The People vs. Larry Flynt Review

by Mark R. Leeper (mleeper AT lucent DOT com)
January 8th, 1997

THE PEOPLE VS. LARRY FLYNT
    A film review by Mark R. Leeper
    Copyright 1997 Mark R. Leeper

    Capsule: This is a high-level and frequently
    very rushed look at the career of wildcat
    pornographer Larry Flynt with emphasis on his
    battle against government censorship. Milos Forman gives us a more superficial treatment of the legal
    issues to make way for a familiar doomed love story and other more salable aspects of Flynt's career.
    In doing so he makes this a much less engaging
    film, albeit more profitable, than it might have
    been. Rating: +1 (-4 to +4).

    As portrayed in this new film, the first directed by Milos Forman in seven years, Larry Flynt is a free spirit who spent most of his life drifting. He makes the decision to publish a magazine with pictures of the dancers at his sleazy Cincinnati strip club, just as a publicity stunt, after that things pretty much just happen to him. The magazine become popular; Flynt becomes rich and famous filling the demand; the local government decides to prosecute him; his cause becomes a major civil liberties case; he becomes a national figure in the anti- censorship movement. In the course of all this he occasionally tries to make decisions that will change the course of his life and his magazine, but none of these decisions ever sticks. He decides to have his Hustler magazine mix fundamentalist Christianity with pornography, but somehow the combination just does not sell. Flynt fires the entire executive staff of his own magazine only to be ignored. He decides that he and his wife, Althea, should kick their drug habits and though he succeeds himself, he finds he has no control over her. Flynt seems to want to scuttle himself when he to be as uncooperative as possible with his lawyer, but his defense goes on in spite of himself, all the way to the Supreme Court. During all of this Flynt shows no admirable traits at all beyond loyalty to Althea.

    The film opens with a prologue set in the early 1950s in Kentucky where a young Larry Flynt is already giving the public what it wants by making and selling his own moonshine. Cut to two decades later and Flynt is running the Hustler Club in Cincinnati. He has the idea to have a magazine to promote his club. Once that is in place he decides to make his HUSTLER magazine what PLAYBOY is not, a magazine overtly aimed at the shotguns and pickups types who come to his club. While at his club he meets dancer Althea Leasure (Courtney Love) who shows immediate romantic interest in Flynt. The publicity says that Flynt is an unlikely hero for a film and that is a true statement. But the hero of the film is Alan Isaacman the civil liberties lawyer who took his principle of defending the First Amendment to the Supreme Court in Flynt's name, often frustratingly sabotaged by the childish antics of Flynt himself. Had there been some nobility shown in Althea beyond her initial loyalty to Flynt, she might have made an interesting character. But eventually she will show herself to be even weaker than her husband.

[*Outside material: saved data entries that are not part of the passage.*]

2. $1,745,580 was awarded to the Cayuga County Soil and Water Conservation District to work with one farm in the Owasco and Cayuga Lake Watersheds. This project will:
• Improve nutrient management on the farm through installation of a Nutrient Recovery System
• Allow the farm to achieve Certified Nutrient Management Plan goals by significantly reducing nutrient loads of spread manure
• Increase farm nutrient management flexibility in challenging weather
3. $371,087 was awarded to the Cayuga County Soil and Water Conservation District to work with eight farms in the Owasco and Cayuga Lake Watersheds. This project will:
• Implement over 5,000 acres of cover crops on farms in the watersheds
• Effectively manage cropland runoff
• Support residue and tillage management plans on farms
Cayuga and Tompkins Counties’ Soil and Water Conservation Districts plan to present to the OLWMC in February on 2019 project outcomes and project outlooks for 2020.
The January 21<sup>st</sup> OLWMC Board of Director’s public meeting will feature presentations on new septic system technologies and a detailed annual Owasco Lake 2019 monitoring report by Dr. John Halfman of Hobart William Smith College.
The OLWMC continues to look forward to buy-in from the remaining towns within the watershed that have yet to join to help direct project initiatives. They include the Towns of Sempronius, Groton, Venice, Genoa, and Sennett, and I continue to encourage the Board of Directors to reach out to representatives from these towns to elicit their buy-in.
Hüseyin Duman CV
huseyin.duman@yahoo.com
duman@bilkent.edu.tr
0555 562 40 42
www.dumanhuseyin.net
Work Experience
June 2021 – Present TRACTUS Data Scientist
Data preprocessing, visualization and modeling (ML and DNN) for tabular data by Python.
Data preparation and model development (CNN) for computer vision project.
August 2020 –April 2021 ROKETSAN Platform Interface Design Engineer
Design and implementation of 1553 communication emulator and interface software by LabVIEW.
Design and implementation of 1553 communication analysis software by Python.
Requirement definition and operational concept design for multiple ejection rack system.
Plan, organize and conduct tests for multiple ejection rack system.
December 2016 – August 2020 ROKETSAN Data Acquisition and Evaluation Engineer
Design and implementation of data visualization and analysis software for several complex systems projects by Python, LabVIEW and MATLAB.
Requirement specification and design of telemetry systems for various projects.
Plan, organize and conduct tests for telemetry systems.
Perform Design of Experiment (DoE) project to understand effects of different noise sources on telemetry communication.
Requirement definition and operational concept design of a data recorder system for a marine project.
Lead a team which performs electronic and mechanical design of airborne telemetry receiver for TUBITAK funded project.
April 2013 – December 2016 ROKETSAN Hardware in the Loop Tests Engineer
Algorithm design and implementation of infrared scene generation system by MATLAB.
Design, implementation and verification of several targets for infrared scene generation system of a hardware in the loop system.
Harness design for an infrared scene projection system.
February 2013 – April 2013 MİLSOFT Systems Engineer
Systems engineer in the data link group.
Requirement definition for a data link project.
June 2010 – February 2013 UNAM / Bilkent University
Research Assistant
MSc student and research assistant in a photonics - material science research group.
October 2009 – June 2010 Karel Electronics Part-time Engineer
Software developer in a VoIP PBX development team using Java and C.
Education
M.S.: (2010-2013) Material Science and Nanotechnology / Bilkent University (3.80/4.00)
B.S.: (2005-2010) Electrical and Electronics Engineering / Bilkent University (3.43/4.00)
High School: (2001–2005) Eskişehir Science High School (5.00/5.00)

    Forman tells the story of Larry Flynt, but never gives us much of an emotional investment in his character. Flynt is never anything but selfish in the course of the film. With other characters his love for Althea might have been touching, but only occasionally is there any chemistry between the two of them or any feeling that it is good that these two people have found each other. Interestingly Courtney Love made her film debut in SID AND NANCY, in some ways a very similar film with very similar problems. Forman may have seen parallels between Flynt and McMurphy in his ONE FLEW OVER THE CUCKOO'S NEST, but he was able to capture an emotional core and a nobility in McMurphy that seems lacking in Flynt. Even when his lawyer is winning in court, Flynt seems determined to play the Bad Boy and to derail the proceedings. Forman's telling of the story of Flynt moves too quickly with too little explanation of what is going on. Flynt will be in jail in one scene and out the next organizing a free speech rally without explanation of how he got out of jail. Other obvious production details seem to be ignored. Edward Norton, playing the idealist lawyer, seems not to age at all over the course of the many years the film covers (not including the prologue).

    Woody Harrelson will probably never be a great actor. Here Flynt is supposed to behave in an eccentric manner, and Harrelson does. Flynt is supposed to be superficial and have a fly-weight intellect easily influenced by others, and Harrelson does that sufficiently too. And he is supposed to be juvenile in unexpected places, and he is. On the surface this does not seem like a difficult role to play and Harrelson is just fine. Curiously he is out-performed by the much less experienced Courtney Love as Althea.

    THE PEOPLE VS. LARRY FLYNT has positioned itself to be an engaging film on the meaning of the First Amendment of the constitution. It also is supposed to be a little titillating, though in a style much more subdued than is Flynt's enthusiastic approach. Frankly the film does a better job of the former than the latter. I rate it a +1 on the -4 to +4 scale.